◆ The task ◆
From the first line to the last, please write out the data exactly.

◆ Task material ◆
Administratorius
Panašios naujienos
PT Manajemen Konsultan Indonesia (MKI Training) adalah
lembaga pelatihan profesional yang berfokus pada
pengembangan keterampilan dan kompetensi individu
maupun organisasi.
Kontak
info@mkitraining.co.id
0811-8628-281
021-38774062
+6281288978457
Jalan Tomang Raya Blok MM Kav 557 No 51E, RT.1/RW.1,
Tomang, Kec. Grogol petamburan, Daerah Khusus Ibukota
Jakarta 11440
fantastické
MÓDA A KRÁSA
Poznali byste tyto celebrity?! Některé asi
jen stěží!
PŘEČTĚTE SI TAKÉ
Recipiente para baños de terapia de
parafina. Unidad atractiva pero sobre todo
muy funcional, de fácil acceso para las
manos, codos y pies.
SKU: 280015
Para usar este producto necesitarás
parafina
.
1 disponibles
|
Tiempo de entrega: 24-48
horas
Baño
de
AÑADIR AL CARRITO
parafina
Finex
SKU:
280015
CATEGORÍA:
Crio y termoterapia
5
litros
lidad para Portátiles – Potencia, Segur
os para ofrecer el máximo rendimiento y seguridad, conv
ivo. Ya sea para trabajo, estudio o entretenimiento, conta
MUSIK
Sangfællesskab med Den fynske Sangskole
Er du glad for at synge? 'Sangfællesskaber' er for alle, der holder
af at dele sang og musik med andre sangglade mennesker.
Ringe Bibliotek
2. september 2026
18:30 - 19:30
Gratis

◆ Task solution ◆
Administratorius
Panašios naujienos
PT Manajemen Konsultan Indonesia (MKI Training) adalah
lembaga pelatihan profesional yang berfokus pada
pengembangan keterampilan dan kompetensi individu
maupun organisasi.
Kontak
info@mkitraining.co.id
0811-8628-281
021-38774062
+6281288978457
Jalan Tomang Raya Blok MM Kav 557 No 51E, RT.1/RW.1,
Tomang, Kec. Grogol petamburan, Daerah Khusus Ibukota
Jakarta 11440
fantastické
MÓDA A KRÁSA
Poznali byste tyto celebrity?! Některé asi
jen stěží!
PŘEČTĚTE SI TAKÉ
Recipiente para baños de terapia de
parafina. Unidad atractiva pero sobre todo
muy funcional, de fácil acceso para las
manos, codos y pies.
SKU: 280015
Para usar este producto necesitarás
parafina
.
1 disponibles
|
Tiempo de entrega: 24-48
horas
Baño
de
AÑADIR AL CARRITO
parafina
Finex
SKU:
280015
CATEGORÍA:
Crio y termoterapia
5
litros
lidad para Portátiles – Potencia, Segur
os para ofrecer el máximo rendimiento y seguridad, conv
ivo. Ya sea para trabajo, estudio o entretenimiento, conta
MUSIK
Sangfællesskab med Den fynske Sangskole
Er du glad for at synge? 'Sangfællesskaber' er for alle, der holder
af at dele sang og musik med andre sangglade mennesker.
Ringe Bibliotek
2. september 2026
18:30 - 19:30
Gratis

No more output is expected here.